Me fascinó la película María de Netflix, dirigida por el cineasta chileno Pablo Larraín, discurso fílmico que trata sobre las últimas semanas de la vida de la extraordinaria soprano María Callas. Con la actuación de la sin par Angelina Jolie, el filme nos convierte en espectadores de la crisis existencial de la ninfa del canto de origen griego.
Quien hace un biopic se expone a grandes retos, pues llevar la vida de alguien al cine genera rechazo. Lo revelado en cada cuadro puede convertirse en un «Damnatio memoriae», o castigo romano, en el cual a la persona la condenen a la «supresión» de sus rastros. Mucha gente reconoce a las celebridades como el «demiurgo de la luz», y en ese instante comienza el vía crucis de una cinta. Abordar la vida de notoriedades hiere susceptibilidades.
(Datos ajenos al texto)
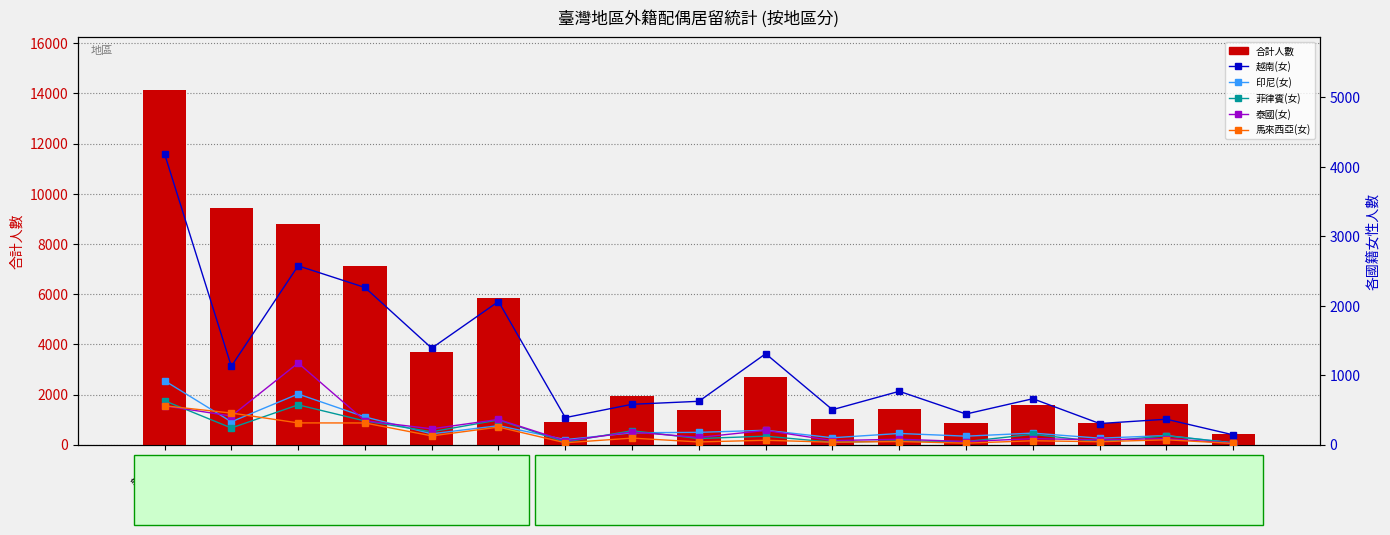

Is it true that 泰國(女) equals 46 at 嘉義縣?

True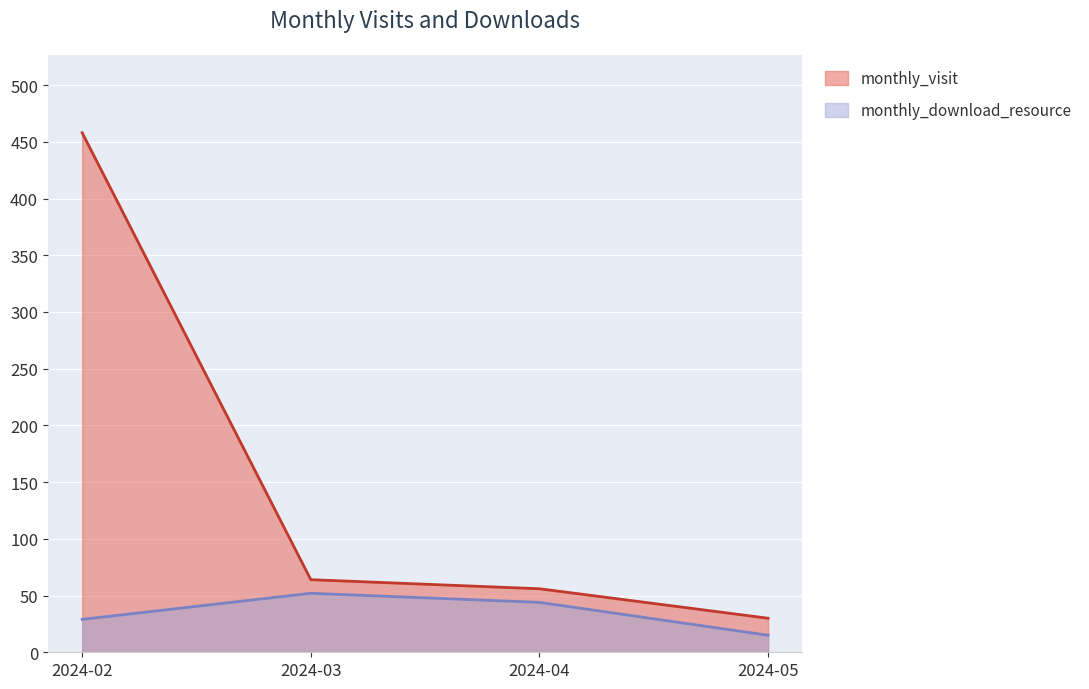

The value of monthly_visit at 2024-02 is 107. True or false?

False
A Larraín le sigo desde su film Tony Manero del año 2008, relato ficticio que me convirtió en uno de sus «incondicionales fans». Su obsesión por las biografías en el séptimo arte ha quedado evidenciada en los celuloides Jackie (Jacqueline Onassis), Spencer (Lady Di) y ahora con María.
La adición de Callas a la droga Mandrax la llevó a la alucinación total (veía periodistas que la entrevistaban); su mondregote personalidad (propia de los artistas), y la pérdida de su voz, crearon el «desequilibrio perfecto» en su fantástica vida, yesca incendiaria que condujo a la extraordinaria y reverenciada cantante de ópera al ocaso de su majestuosa carrera artística.
En María, el mayordomo y la cocinera le dan el toque antropogénico al argumento cinematográfico. Las escenas en blanco y negro de su romance con el excéntrico magnate Aristóteles Onassis —por momentos parecen jurarse «fidelidad y vasallaje» eterno—, nos hacen creer que su idilio imitará el de los Amantes de Valdaro.